Marina dos Santos, membro da coordenação nacional do MST e da coordenação da Via Campesina Brasil, corrobora a tese de Menezes. "Quando a gente faz esse tipo de ação, não estamos conversando com o governo. Não se trata da reforma agrária. Estamos falando de soberania nacional."

No processo de mudança de foco, no entanto, um questionamento antecede a avaliação sobre o formato das manifestações: por que dirigir as ações contra empresas. Para Menezes, o "MST busca uma crítica ao governo, mas sem romper com ele, por isso direciona a ação às empresas privadas. Eles ainda estão vinculados ao Lula. E o governo é um pouco conivente, porque precisa que a esquerda cresça no Congresso e precisa se preservar da influência de grandes empresas no parlamento."

De acordo com Marina dos Santos, as ações têm por objetivo alertar a sociedade sobre a concentração de poder econômico nas mãos de grupos transnacionais e, por esse motivo, a decisão de protestar em unidades de empresas como Monsanto, Stora Enso e Suzano.

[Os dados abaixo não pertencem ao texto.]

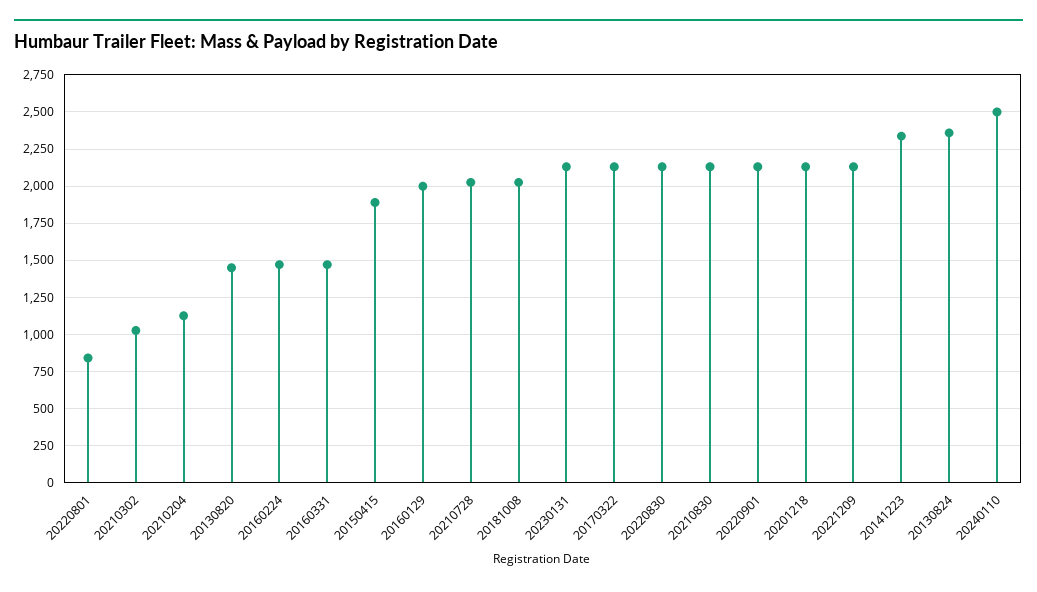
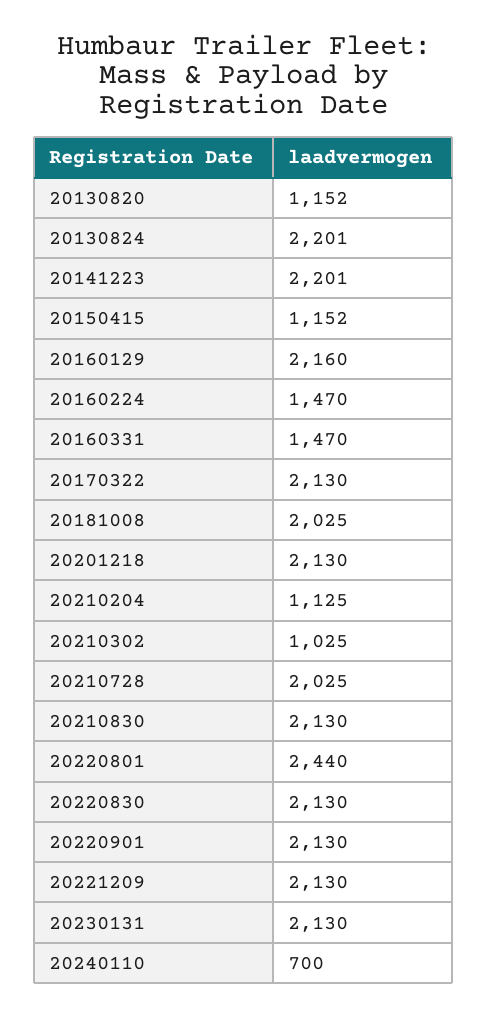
  {
-   "20220801": 850,
+   "20220801": 2440,
    "20210302": 1025,
    "20210204": 1125,
-   "20130820": 1450,
+   "20130820": 1152,
    "20160224": 1470,
    "20160331": 1470,
-   "20150415": 1900,
+   "20150415": 1152,
-   "20160129": 2000,
+   "20160129": 2160,
    "20210728": 2025,
    "20181008": 2025,
    "20230131": 2130,
    "20170322": 2130,
    "20220830": 2130,
    "20210830": 2130,
    "20220901": 2130,
    "20201218": 2130,
    "20221209": 2130,
-   "20141223": 2350,
+   "20141223": 2201,
-   "20130824": 2350,
+   "20130824": 2201,
-   "20240110": 2500
+   "20240110": 700
  }

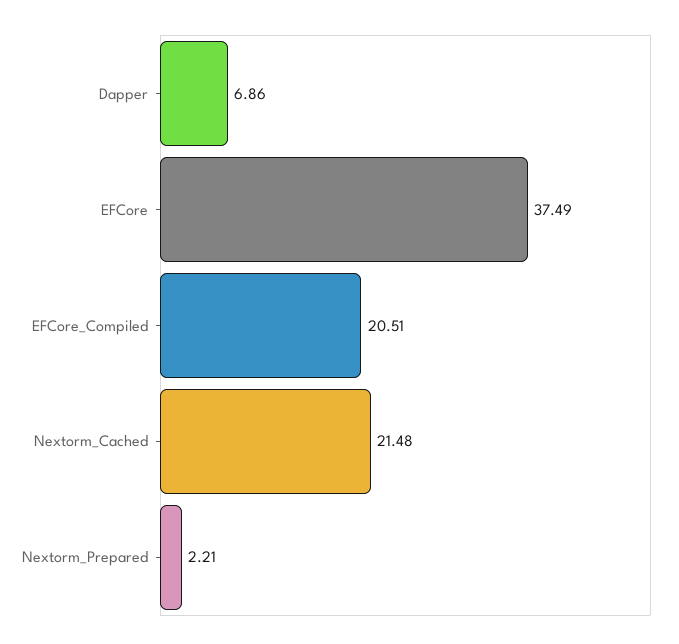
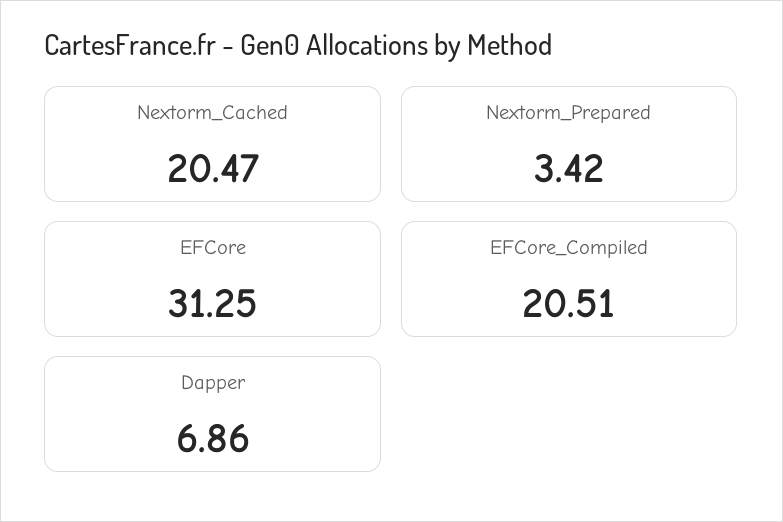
  {
    "Dapper": 6.86,
-   "EFCore": 37.49,
+   "EFCore": 31.25,
    "EFCore_Compiled": 20.51,
-   "Nextorm_Cached": 21.48,
+   "Nextorm_Cached": 20.47,
-   "Nextorm_Prepared": 2.21
+   "Nextorm_Prepared": 3.42
  }

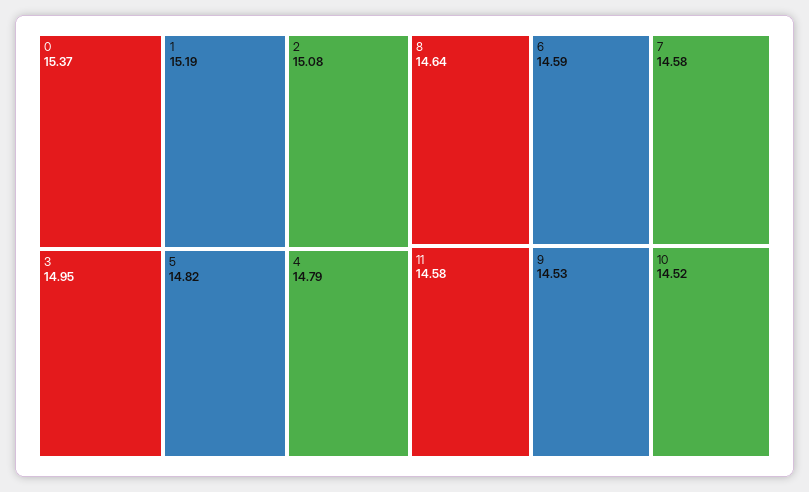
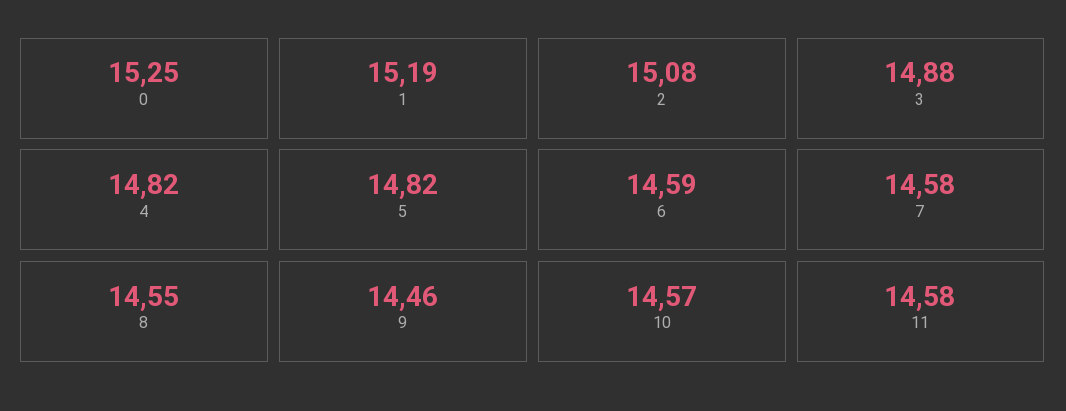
  {
-   "0": 15.37,
+   "0": 15.25,
    "1": 15.19,
    "2": 15.08,
-   "3": 14.95,
+   "3": 14.88,
    "5": 14.82,
-   "4": 14.79,
+   "4": 14.82,
-   "8": 14.64,
+   "8": 14.55,
    "6": 14.59,
    "7": 14.58,
    "11": 14.58,
-   "9": 14.53,
+   "9": 14.46,
-   "10": 14.52
+   "10": 14.57
  }

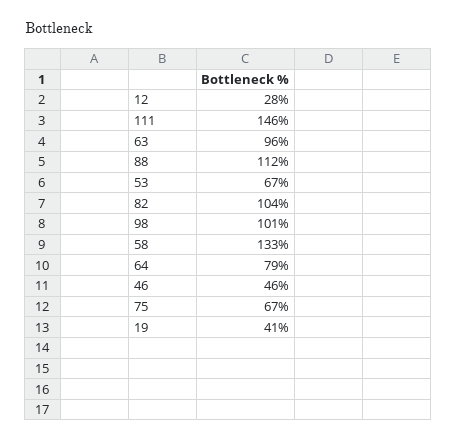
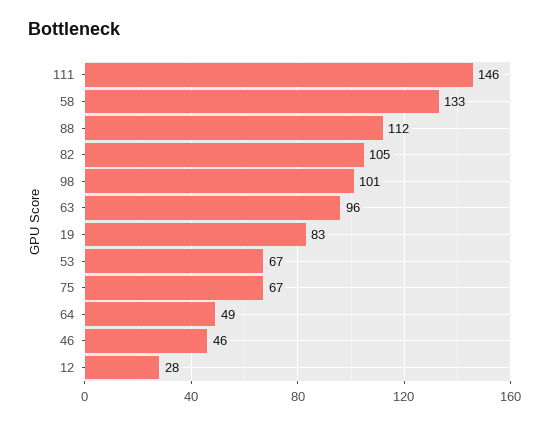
  {
    "12": 28,
    "111": 146,
    "63": 96,
    "88": 112,
    "53": 67,
-   "82": 104,
+   "82": 105,
    "98": 101,
    "58": 133,
-   "64": 79,
+   "64": 49,
    "46": 46,
    "75": 67,
-   "19": 41
+   "19": 83
  }

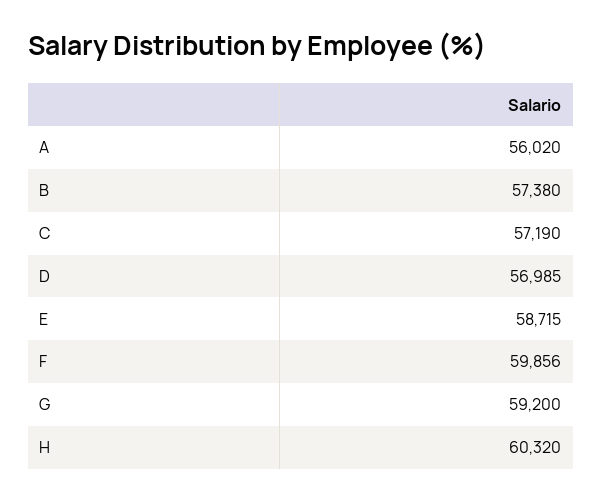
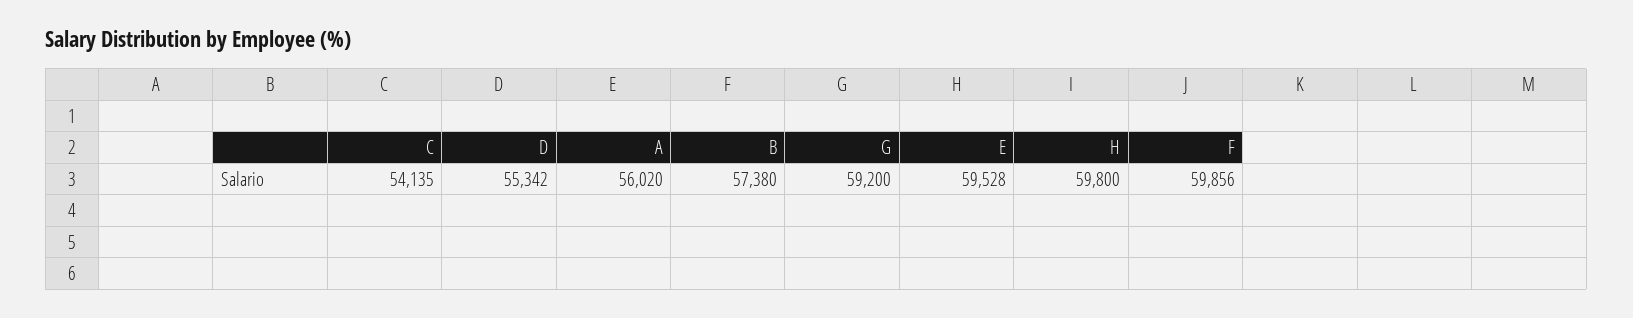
  {
    "A": 56020,
    "B": 57380,
-   "C": 57190,
+   "C": 54135,
-   "D": 56985,
+   "D": 55342,
-   "E": 58715,
+   "E": 59528,
    "F": 59856,
    "G": 59200,
-   "H": 60320
+   "H": 59800
  }

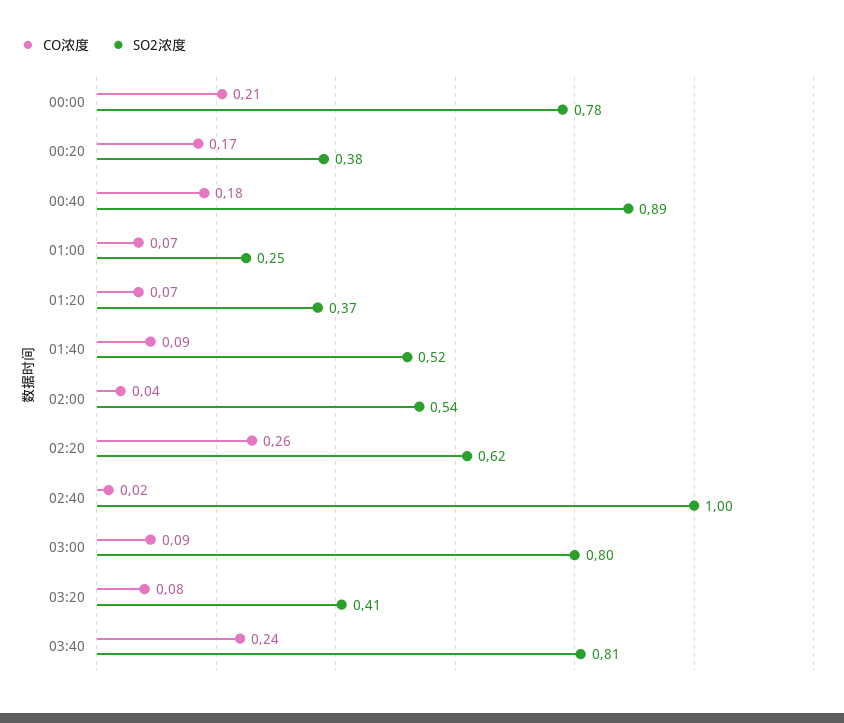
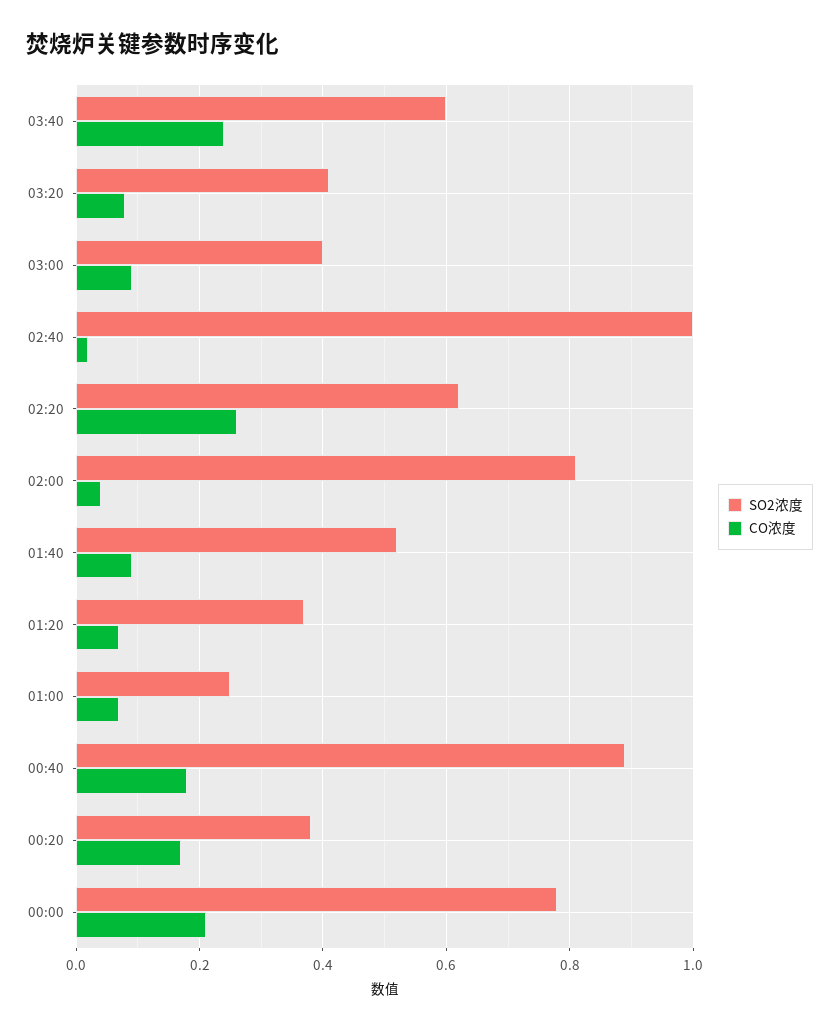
  {
    "CO浓度": {
      "00:00": 0.21,
      "00:20": 0.17,
      "00:40": 0.18,
      "01:00": 0.07,
      "01:20": 0.07,
      "01:40": 0.09,
      "02:00": 0.04,
      "02:20": 0.26,
      "02:40": 0.02,
      "03:00": 0.09,
      "03:20": 0.08,
      "03:40": 0.24
    },
    "SO2浓度": {
      "00:00": 0.78,
      "00:20": 0.38,
      "00:40": 0.89,
      "01:00": 0.25,
      "01:20": 0.37,
      "01:40": 0.52,
-     "02:00": 0.54,
+     "02:00": 0.8,
      "02:20": 0.62,
      "02:40": 1,
-     "03:00": 0.8,
+     "03:00": 0.4,
      "03:20": 0.41,
-     "03:40": 0.81
+     "03:40": 0.6
    }
  }

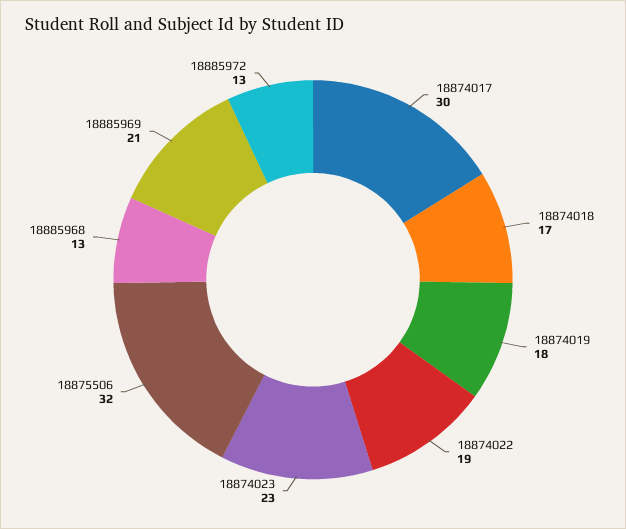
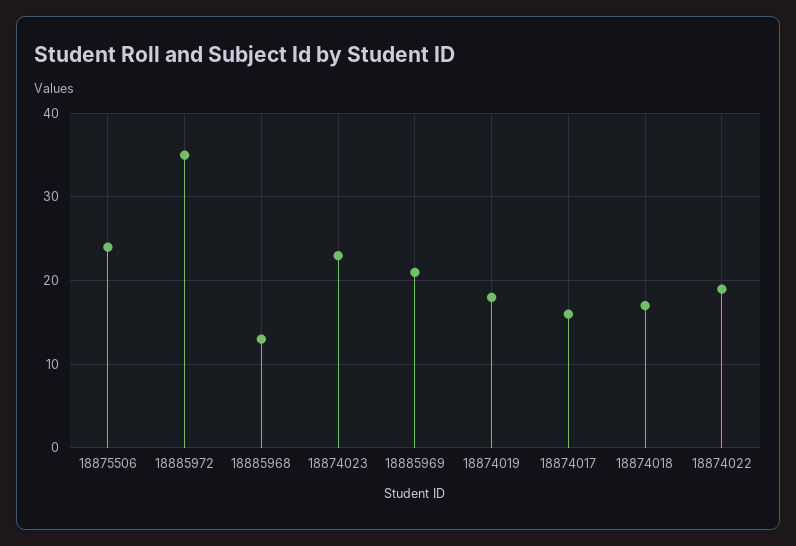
  {
-   "18874017": 30,
+   "18874017": 16,
    "18874018": 17,
    "18874019": 18,
    "18874022": 19,
    "18874023": 23,
-   "18875506": 32,
+   "18875506": 24,
    "18885968": 13,
    "18885969": 21,
-   "18885972": 13
+   "18885972": 35
  }

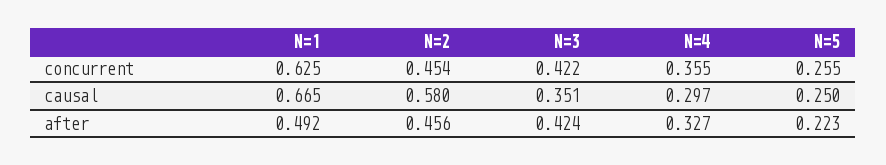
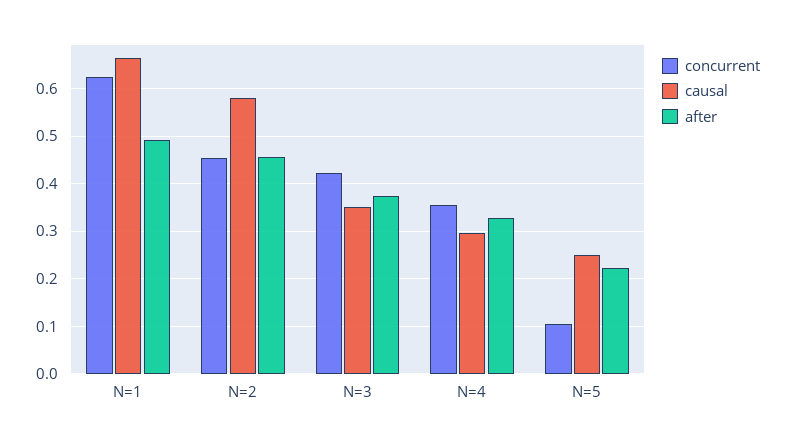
  {
    "concurrent": {
      "N=1": 0.625,
      "N=2": 0.454,
      "N=3": 0.422,
      "N=4": 0.355,
-     "N=5": 0.255
+     "N=5": 0.1
    },
    "causal": {
      "N=1": 0.665,
      "N=2": 0.58,
      "N=3": 0.351,
      "N=4": 0.297,
      "N=5": 0.25
    },
    "after": {
      "N=1": 0.492,
      "N=2": 0.456,
-     "N=3": 0.424,
+     "N=3": 0.38,
      "N=4": 0.327,
      "N=5": 0.223
    }
  }

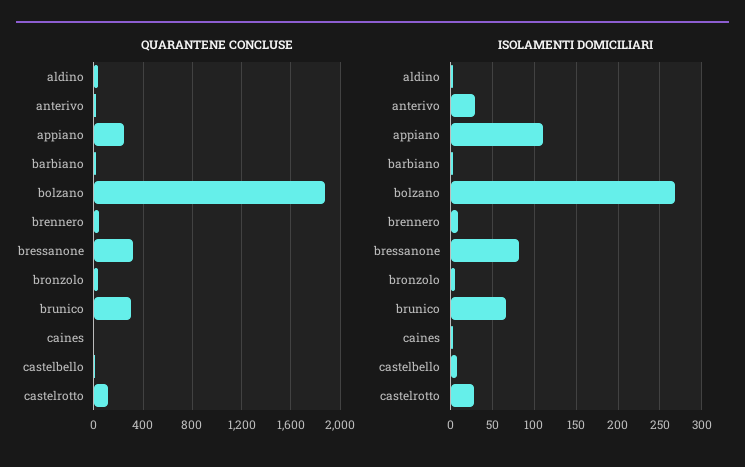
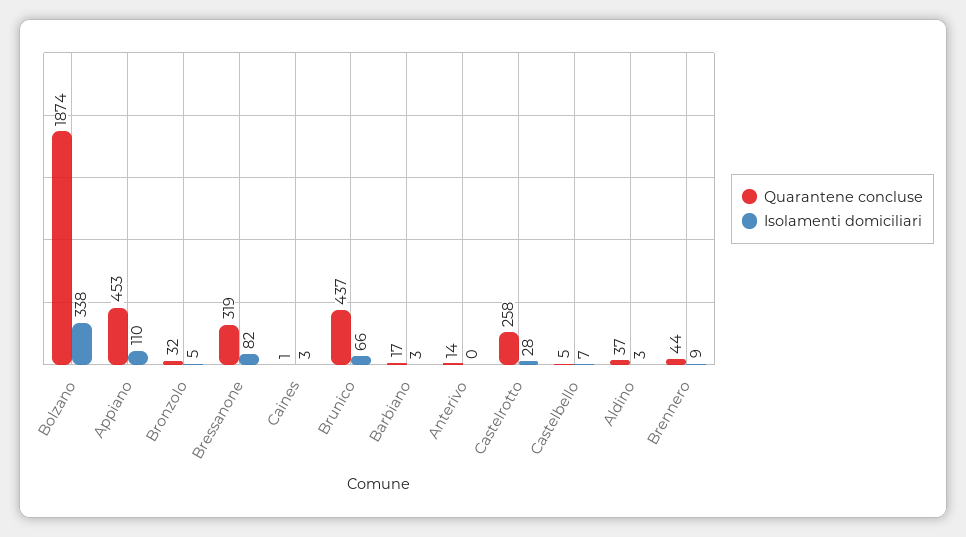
  {
    "QUARANTENE CONCLUSE": {
      "aldino": 37,
      "anterivo": 14,
-     "appiano": 250,
+     "appiano": 453,
      "barbiano": 17,
      "bolzano": 1874,
      "brennero": 44,
      "bressanone": 319,
      "bronzolo": 32,
-     "brunico": 300,
+     "brunico": 437,
      "caines": 1,
      "castelbello": 5,
-     "castelrotto": 100
+     "castelrotto": 258
    },
    "ISOLAMENTI DOMICILIARI": {
      "aldino": 3,
-     "anterivo": 30,
+     "anterivo": 0,
      "appiano": 110,
      "barbiano": 3,
-     "bolzano": 270,
+     "bolzano": 338,
      "brennero": 9,
      "bressanone": 82,
      "bronzolo": 5,
      "brunico": 66,
      "caines": 3,
      "castelbello": 7,
      "castelrotto": 28
    }
  }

Plínio Arruda Sampaio, presidente da Ação Brasileira da Reforma Agrária (Abra), é simpatizante dos movimentos, mas reconhece que a depredação de propriedades dificulta à Via Campesina ganhar simpatias. "Criou-se um círculo vicioso da barbárie. Se não quebrar nada, a mídia não divulga, as pessoas não reagem. Chegamos em um ponto onde, às vezes, a violência se torna o único meio de se fazer ouvir", diz.